Air yang kian menipis, badan yang kian lemas, serta dada yang begitu sesak
membuat badan kian malas untuk bergerak, di ketinggian 3.400’an m.
Photo by : Abdul Haris
Sesekali terlintas penyesalan di
pikiran, dan saya berkata dalam hati “ kenapa gue di sini ya, padahal kalau di
rumah gue lagi enak tidur jam segini”, di tengah godaan untuk menyerah, pikiran
saya pun berkecamuk, mental mulai bermain, dan sekilas saya teringat kisah
petualangan alm. Norman Edwin, seorang yang begitu saya idolakan. Saya kembali
berdiri di tengah lelah yang mendera dan tubuh yang kian malas untuk bergerak,
entah di mana teman-teman saya, semua terpencar ketika jalur berubah menjadi
pasir di gelapnya subuh kala itu.
Saya tersadar hanya tekad,
motivasi, dan kepercayaan pada diri sendiri yang mampu memupuskan rasa lelah, demi
menggapai impian dan meraih sesuatu yang kita percayai bisa kita gapai. Kaki kembali
saya ayunkan perlahan, 5 langkah naik berarti 2 langkah turun, keluh berubah
menjadi tekad. Jalur yang menyerupai huruf E yang terkenal pun berda di hadapan
saya, curamnya pun saya hadapi perlahan meski dada kian sesak dan langkah kian
berat.
In frame, Syarif. jalur huruf E, ketika turun dari puncak.
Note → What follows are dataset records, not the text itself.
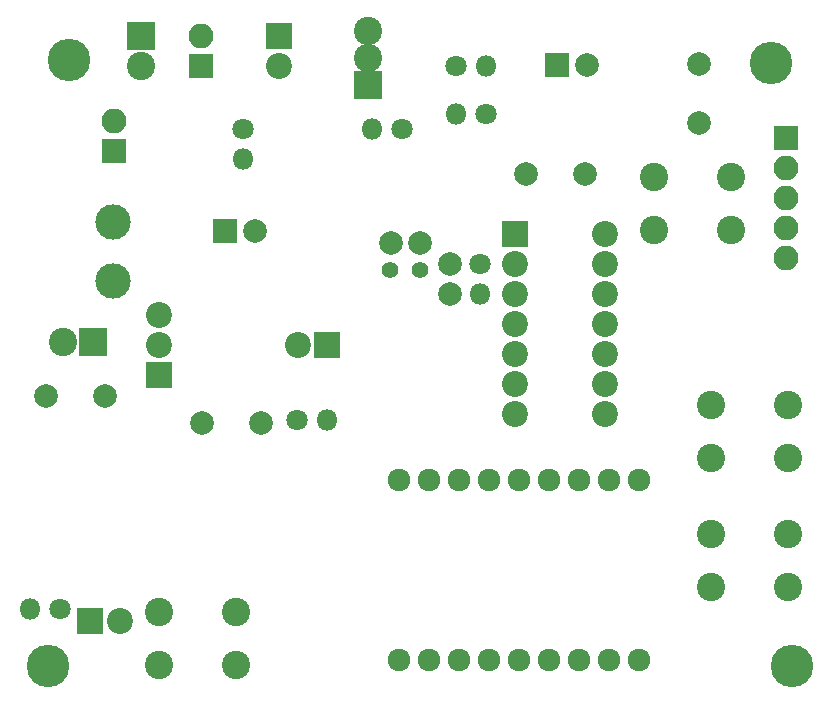
<source format=gbs>
G04 #@! TF.FileFunction,Soldermask,Bot*
%FSLAX46Y46*%
G04 Gerber Fmt 4.6, Leading zero omitted, Abs format (unit mm)*
G04 Created by KiCad (PCBNEW 4.0.7) date 06/25/18 21:51:06*
%MOMM*%
%LPD*%
G01*
G04 APERTURE LIST*
%ADD10C,0.150000*%
%ADD11C,1.924000*%
%ADD12C,1.800000*%
%ADD13O,1.800000X1.800000*%
%ADD14C,2.400000*%
%ADD15C,3.600000*%
%ADD16R,2.200000X2.200000*%
%ADD17C,2.200000*%
%ADD18R,2.000000X2.000000*%
%ADD19C,2.000000*%
%ADD20R,2.400000X2.400000*%
%ADD21R,2.100000X2.100000*%
%ADD22O,2.100000X2.100000*%
%ADD23C,1.400000*%
%ADD24C,3.000000*%
G04 APERTURE END LIST*
D10*
D11*
X74422000Y-70866000D03*
X71882000Y-70866000D03*
X69342000Y-70866000D03*
X66802000Y-70866000D03*
X64262000Y-70866000D03*
X76962000Y-70866000D03*
X79502000Y-70866000D03*
X82042000Y-70866000D03*
X84582000Y-70866000D03*
X74422000Y-86106000D03*
X71882000Y-86106000D03*
X69342000Y-86106000D03*
X66802000Y-86106000D03*
X64262000Y-86106000D03*
X76962000Y-86106000D03*
X79502000Y-86106000D03*
X82042000Y-86106000D03*
X84582000Y-86106000D03*
D12*
X71628000Y-39878000D03*
D13*
X69088000Y-39878000D03*
D14*
X90678000Y-79938000D03*
X90678000Y-75438000D03*
X97178000Y-79938000D03*
X97178000Y-75438000D03*
D15*
X97536000Y-86614000D03*
D16*
X43942000Y-61976000D03*
D17*
X43942000Y-59436000D03*
X43942000Y-56896000D03*
D18*
X49530000Y-49784000D03*
D19*
X52030000Y-49784000D03*
D14*
X90678000Y-69016000D03*
X90678000Y-64516000D03*
X97178000Y-69016000D03*
X97178000Y-64516000D03*
X43942000Y-86542000D03*
X43942000Y-82042000D03*
X50442000Y-86542000D03*
X50442000Y-82042000D03*
D18*
X77597000Y-35750500D03*
D19*
X80097000Y-35750500D03*
X80000000Y-45000000D03*
X75000000Y-45000000D03*
X89662000Y-40640000D03*
X89662000Y-35640000D03*
X66040000Y-50800000D03*
X63540000Y-50800000D03*
X68580000Y-55118000D03*
X68580000Y-52618000D03*
X39370000Y-63754000D03*
X34370000Y-63754000D03*
D16*
X58166000Y-59436000D03*
D17*
X55666000Y-59436000D03*
D16*
X54102000Y-33274000D03*
D17*
X54102000Y-35774000D03*
D20*
X42418000Y-33274000D03*
D14*
X42418000Y-35814000D03*
D20*
X38354000Y-59182000D03*
D14*
X35814000Y-59182000D03*
D21*
X40068500Y-43053000D03*
D22*
X40068500Y-40513000D03*
D21*
X47498000Y-35814000D03*
D22*
X47498000Y-33274000D03*
D21*
X97028000Y-41910000D03*
D22*
X97028000Y-44450000D03*
X97028000Y-46990000D03*
X97028000Y-49530000D03*
X97028000Y-52070000D03*
D16*
X38100000Y-82804000D03*
D17*
X40640000Y-82804000D03*
D20*
X61595000Y-37465000D03*
D14*
X61595000Y-35165000D03*
X61595000Y-32865000D03*
D12*
X51054000Y-41148000D03*
D13*
X51054000Y-43688000D03*
D12*
X64516000Y-41148000D03*
D13*
X61976000Y-41148000D03*
D12*
X69088000Y-35814000D03*
D13*
X71628000Y-35814000D03*
D12*
X71120000Y-52578000D03*
D13*
X71120000Y-55118000D03*
D12*
X35560000Y-81788000D03*
D13*
X33020000Y-81788000D03*
D14*
X85852000Y-49712000D03*
X85852000Y-45212000D03*
X92352000Y-49712000D03*
X92352000Y-45212000D03*
D16*
X74000000Y-50000000D03*
D17*
X74000000Y-52540000D03*
X74000000Y-55080000D03*
X74000000Y-57620000D03*
X74000000Y-60160000D03*
X74000000Y-62700000D03*
X74000000Y-65240000D03*
X81620000Y-65240000D03*
X81620000Y-62700000D03*
X81620000Y-60160000D03*
X81620000Y-57620000D03*
X81620000Y-55080000D03*
X81620000Y-52540000D03*
X81620000Y-50000000D03*
D23*
X63500000Y-53086000D03*
X66040000Y-53086000D03*
D12*
X55626000Y-65786000D03*
D13*
X58166000Y-65786000D03*
D24*
X40000000Y-49000000D03*
X40000000Y-54000000D03*
D19*
X52578000Y-66040000D03*
X47578000Y-66040000D03*
D15*
X95758000Y-35560000D03*
X36322000Y-35306000D03*
X34544000Y-86614000D03*
M02*

</source>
Matahari pun terbit perlahan,
udara yang begitu dingin perlahan berubah menjadi sedikit hangat, meski
beberapa kali kembali saya duduk di balik batu, namun perlahan tapi pasti saya
kian bertekad menuju puncak gunung vulkanik tertinggi kedua di Indonesia.
Sekitar pukul 8 pagi, berjarak
100 meter dari puncak di ketinggian 3.600 m, jalur kian terjal dan seakan tanpa
ampun menyeret langkah kaki untuk kembali turun. Puncak sudah terlihat jelas di
depan mata, namun di butuhkan 1 jam untuk saya yang memiliki fisik yang tak
begitu bagus. Perlahan terlihat haris, anggi, dan bule dari kejauhan.
“yang laen mana?”, tanya saya
sambil berteriak dari kejauhan, “jajat, abenk, sama bang syarif udah sampe atas
kayanya, toqe sm musaf ga tau ada dimana”, haris menjawab. Saya, haris, dan
anggi kembali bersama untuk menuju puncak, bule memilih tak melanjutkan
perjalanan karena kondisi fisik yang tidak memungkinkan.
In frame, Jajat.
Pukul 09.15 di pagi yang begitu
cerah, saya, haris, anggi tiba di puncak rinjani, toqe, musaf, abenk, syarif
dan jajat telah tiba terlebih dulu di puncak. Lelah yang terbayarkan melihat
udara yang menggumpal yang sedikit menyelimuti danau segara anak yang terlihat
kebiruan pagi itu. Senyum sumringah pun terpancar dari raut wajah saya, seakan
tak percaya bisa menggapai puncak rinjani di ketinggian 3.726 m.
Puncak Rinjani
Nestapa berbalut bahagia, itulah yang
saya rasakan pagi itu. Hati begitu puas melihat pemadangan yang di sajikan dari
dahi langit. Puncak gunung agung pun samar-samar terlihat dari kejauhan.
Sisi lain puncak Rinjani
Kurang lebih sejam berada di
puncak, sengatan matahari yang kian panas memaksa kami untuk segera turun meski baru pukul 10 pagi. Perjalanan
turun pun terbilang cukup melelahkan, udara subuh yang begitu dingin kini
berganti menjadi terik yang mengitu menyengat. Rasa haus tak terhindarkan,
persediaan air yang habis pun membuat perjalanan kian berat. Sesekali kerikil
yang cukup dalam membuat kaki terpeleset dan membuat beberapa dari kami jatuh
duduk, meski tak semelelahkan perjalanan naik.